Piyano gibi ukulele gibi müzik aletlerine ilginiz varmış.

Ben müzik aletleri konusunda çok maymun iştahlıyım. Buraya bir müzik aleti koysanız 48 saat onunla ilgilenebilirim aralık­sız. Çok başarılı olduğumu söyleyemem ama müzik aletlerini keşfetmeyi seviyorum.

Bu ikisini çalıyor musunuz peki biraz?

Ukuleleyi çalıyorum, zaten çok basit bir enstrüman. Piyanoyu da ortalama bir seviyede çalıyordum. Ama “Aşk 101” ile bir­likte ders aldım, birazcık geliştirdim. Orada çoğunu kendim çaldım. Ama bazıları o kadar zor parçalardı ki yanına bile yak­laşamadım yani. El dublöründen destek aldım.

“Aşk 101”deki karakteriniz Elif âşık olduğu çocuğu bırak­tı, Viyana’ya gitti. Sizce nasıl bir seçim yapılır böyle bir noktada?

Kariyer seçmek de fena değil tabii ki. Ama sonra yıllarca bir­birlerini aramıyorlar, sormuyorlar, o fena. Hem kariyer seçip hem de mesafeli ilişki sürdürülebilir diye kendi hayatıma da gönderme yapıyorum.

Komedi izlemeyi seviyormuşsunuz. Oynamak da ister misiniz?

Komedi hiç oynamadım. Çok isterim. Bir yandan çok da korkarım. Çok ince bir çizgisi vardır komedinin ama denemek çok istediğim bir şey olur. Kaliteli komediye bayılırım. Çok sevdiğim ve çok saygı duyduğum bir şeydir.

Nelere gülüyorsunuz?

En son “Gibi”ye çok gülüyorum herkes gibi. Son dönemlerde Türkiye’de yapılmış bayağı iyi işlerden biri.

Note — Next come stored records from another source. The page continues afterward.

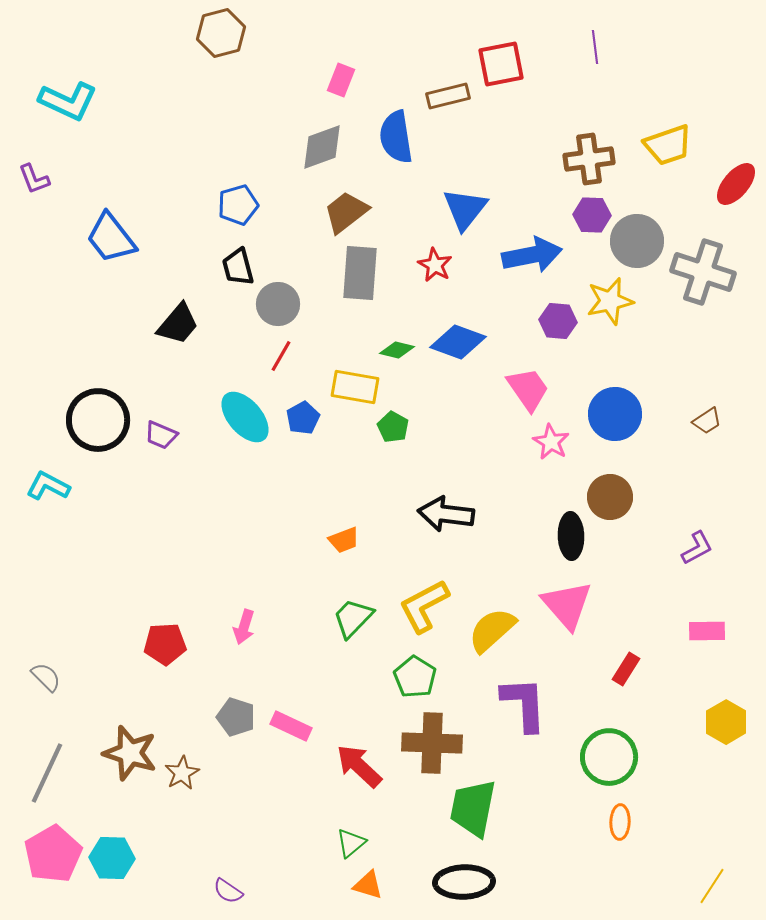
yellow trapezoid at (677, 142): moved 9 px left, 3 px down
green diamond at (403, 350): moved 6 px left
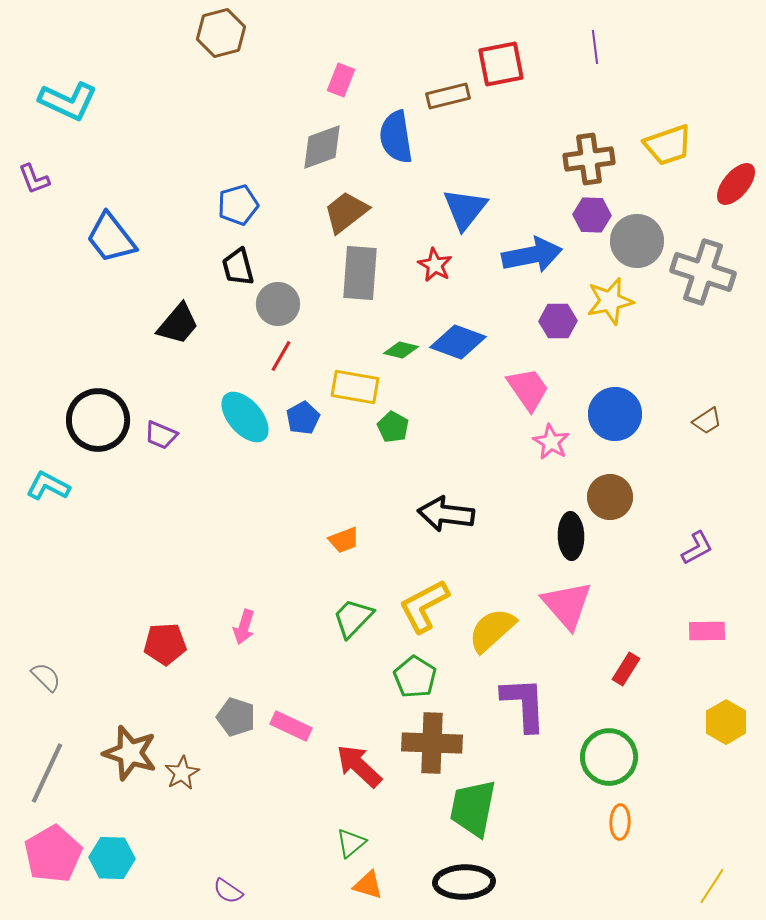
purple hexagon at (558, 321): rotated 6 degrees counterclockwise
green diamond at (397, 350): moved 4 px right
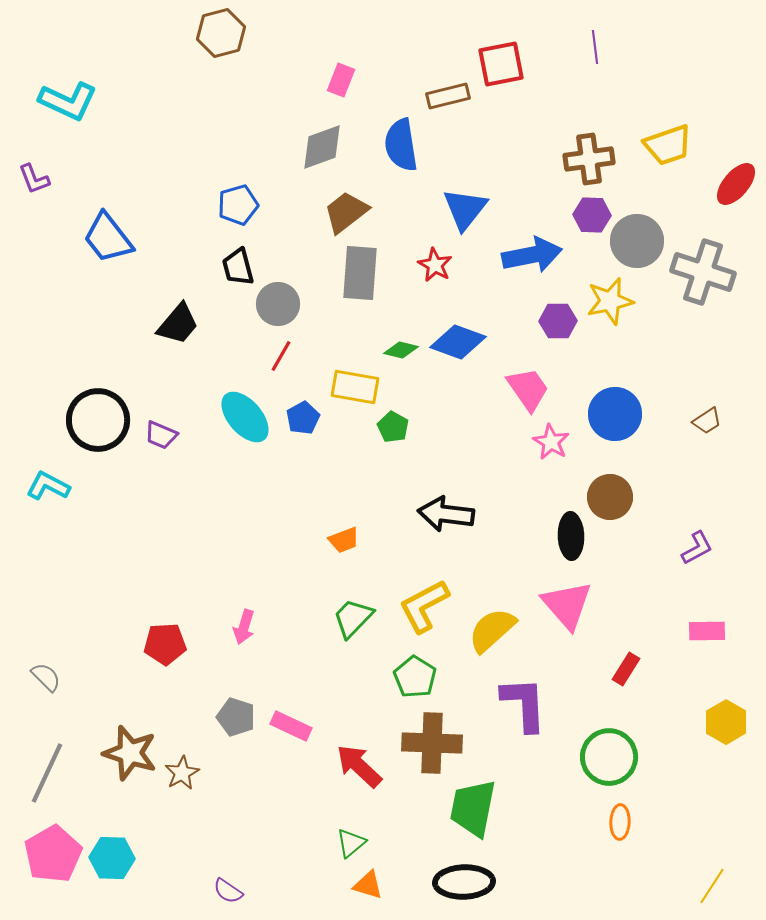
blue semicircle at (396, 137): moved 5 px right, 8 px down
blue trapezoid at (111, 238): moved 3 px left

Bir de süper kahraman oynamak istiyormuşsunuz diye gördüm.

Ben yeni şeyler istiyorum hep. Süper kahraman hiç oynamadım. Acaba nasıl bir şey olurdu merak ederim. Komedi hiç oynamadım, onu da çok tecrübe etmek isterim. Öyle. Bana hep yeni olsun, yeni şeyler gelsin, aynı şeyi tekrar etmeyeyim, yeterli aslında.